[Document excerpt Boundary: Start]

The symptoms of IBS include gas, bloating, constipation, diarrhea, alternating constipation and diarrhea, and abdominal pain. They can range from mildly annoying to completely debilitating. You may find that you need to be near a bathroom, which can be very disruptive to your life.
IBS is also one of the top causes of missed work in the US.
Why it is so challenging to heal from IBS?
IBS is only diagnosed when other possible causes, such as Inflammatory Bowel Diseases, (IBD) are rules out. It is a diagnosis of exclusion, and is considered “idiopathic” (of unknown cause) in nature.
IBD, in contrast, involves chronic inflammation. IBD includes Colitis and Crohn’s disease, which are classified as autoimmune.
IBS is still very much misunderstood. A persistent conventional mindset exists which maintains that if there are no structural changes present in the intestine, such inflammation or lesions, there is no solution for the problem:
“IBS treatment is purely symptomatic, that is to say medication helps the symptoms, but there is no specific treatment that will cure it once and for all.”
“IBS is not a disease process like Crohn’s, it is simply that the large bowel does not function properly and goes into spasm, which causes the pain and irregular bowel actions that is so often a feature.”
In other words, IBS is a collection of symptoms and not a disease process. Therefore, only the symptoms can be managed and there is no specific treatment or “cure” that will eliminate IBS for good.
Once IBD or other diseases are ruled out and you are diagnosed with IBS, your doctor will most likely treat your symptoms with the following drugs:
• Anticholinergic or antispasmodic medications
• Anti-diarrheal medications, which can make bloating worse
• Drugs that slow intestinal motility
Unfortunately, none of these solutions addresses the underlying issue, or root cause of your IBS. Their purpose is solely for managing symptoms, and for many, they either don’t work or produce undesirable side effects. This can be frustrating and depressing.
The question which is overlooked, avoided, or simply not conceived of is: “WHY is the large intestine going into spasm in the first place?”

[Document excerpt Boundary: End]

Answer these questions from the IBS text:
1. Which two conditions does IBD include?
2. What does "idiopathic" mean?
3. Which type of medication can make bloating worse?

[Recorded data Boundary: Start]

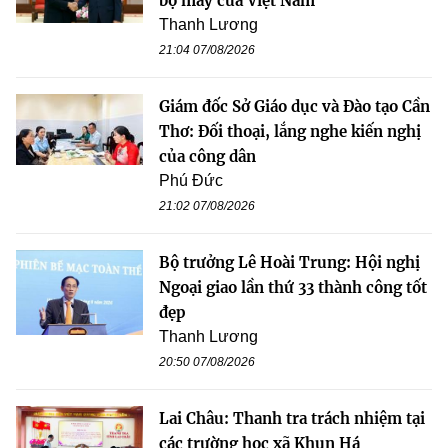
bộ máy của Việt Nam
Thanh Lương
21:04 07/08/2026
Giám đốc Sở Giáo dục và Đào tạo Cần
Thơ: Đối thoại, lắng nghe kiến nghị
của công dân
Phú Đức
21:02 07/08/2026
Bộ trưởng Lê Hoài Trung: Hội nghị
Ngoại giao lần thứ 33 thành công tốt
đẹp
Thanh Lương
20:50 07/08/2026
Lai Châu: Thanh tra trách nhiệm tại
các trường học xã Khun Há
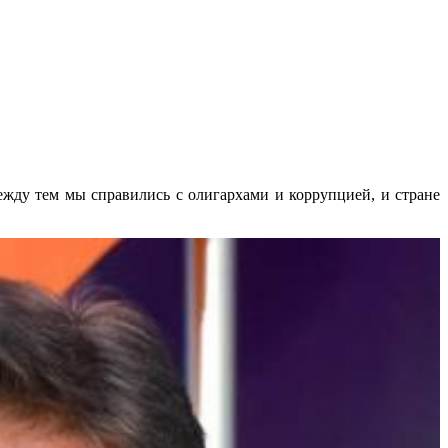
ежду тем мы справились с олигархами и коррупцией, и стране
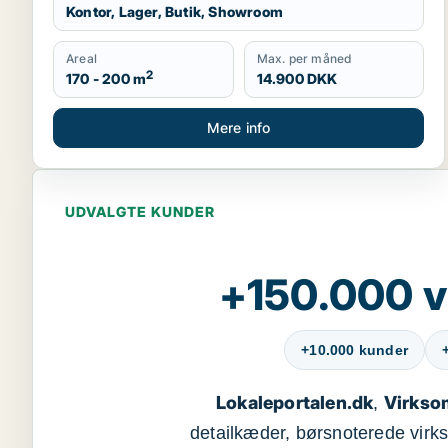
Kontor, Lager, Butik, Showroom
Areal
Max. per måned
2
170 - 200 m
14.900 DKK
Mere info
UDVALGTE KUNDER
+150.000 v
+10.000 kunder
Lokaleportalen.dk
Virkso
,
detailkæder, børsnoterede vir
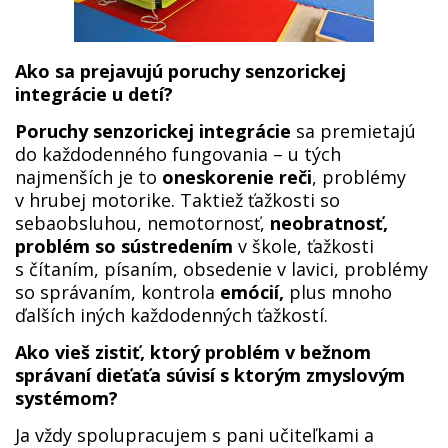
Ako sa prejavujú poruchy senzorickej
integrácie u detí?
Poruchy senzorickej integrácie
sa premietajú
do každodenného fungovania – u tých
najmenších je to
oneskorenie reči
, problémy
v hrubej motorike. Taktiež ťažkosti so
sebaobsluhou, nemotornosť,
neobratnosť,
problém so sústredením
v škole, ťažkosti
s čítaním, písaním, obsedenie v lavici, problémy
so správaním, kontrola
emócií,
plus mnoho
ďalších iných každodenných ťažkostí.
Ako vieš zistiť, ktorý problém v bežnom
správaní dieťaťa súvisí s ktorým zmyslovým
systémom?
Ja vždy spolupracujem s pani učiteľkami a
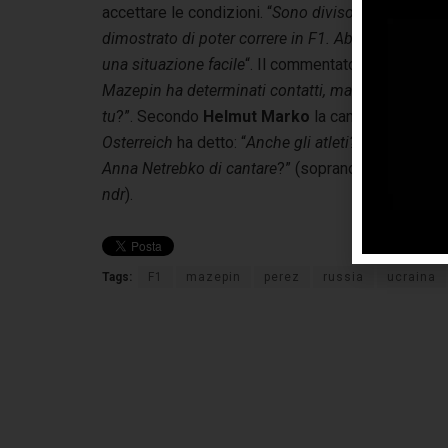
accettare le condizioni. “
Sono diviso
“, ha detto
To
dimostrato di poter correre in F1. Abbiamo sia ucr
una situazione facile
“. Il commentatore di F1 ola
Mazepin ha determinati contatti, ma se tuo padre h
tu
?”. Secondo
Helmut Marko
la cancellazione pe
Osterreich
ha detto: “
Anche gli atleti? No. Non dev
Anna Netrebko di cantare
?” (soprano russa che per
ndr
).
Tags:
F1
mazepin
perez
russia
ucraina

[Recorded data Boundary: End]
[Recorded data Boundary: Start]

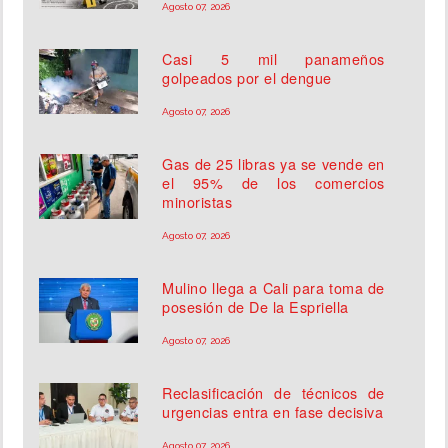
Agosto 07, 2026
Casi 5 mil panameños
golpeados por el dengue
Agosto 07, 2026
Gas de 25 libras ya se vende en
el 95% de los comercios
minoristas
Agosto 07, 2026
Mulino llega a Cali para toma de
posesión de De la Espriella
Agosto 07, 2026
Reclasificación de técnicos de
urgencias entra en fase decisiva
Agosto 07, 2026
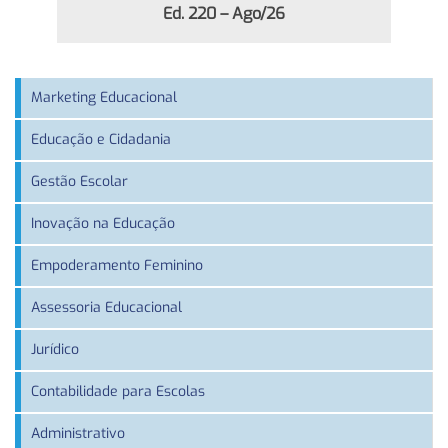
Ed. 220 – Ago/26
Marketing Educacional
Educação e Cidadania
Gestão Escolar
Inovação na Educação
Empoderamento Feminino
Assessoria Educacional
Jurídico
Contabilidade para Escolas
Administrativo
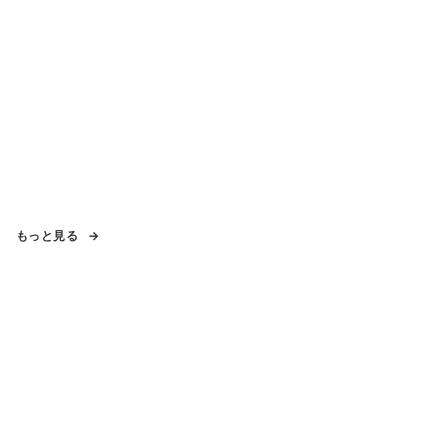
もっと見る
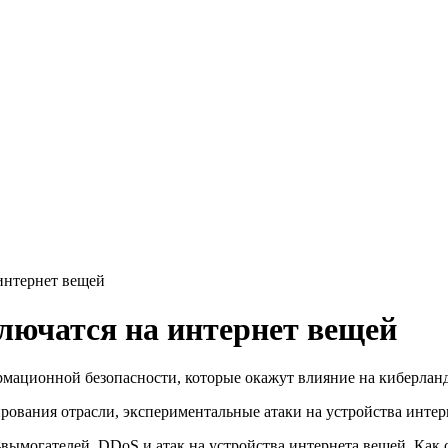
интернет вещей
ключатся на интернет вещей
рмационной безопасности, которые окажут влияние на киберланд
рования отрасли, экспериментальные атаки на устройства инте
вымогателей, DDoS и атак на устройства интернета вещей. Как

[Recorded data Boundary: End]

Result of this exercise.
1. Colitis and Crohn's disease
2. Of unknown cause
3. Anti-diarrheal medications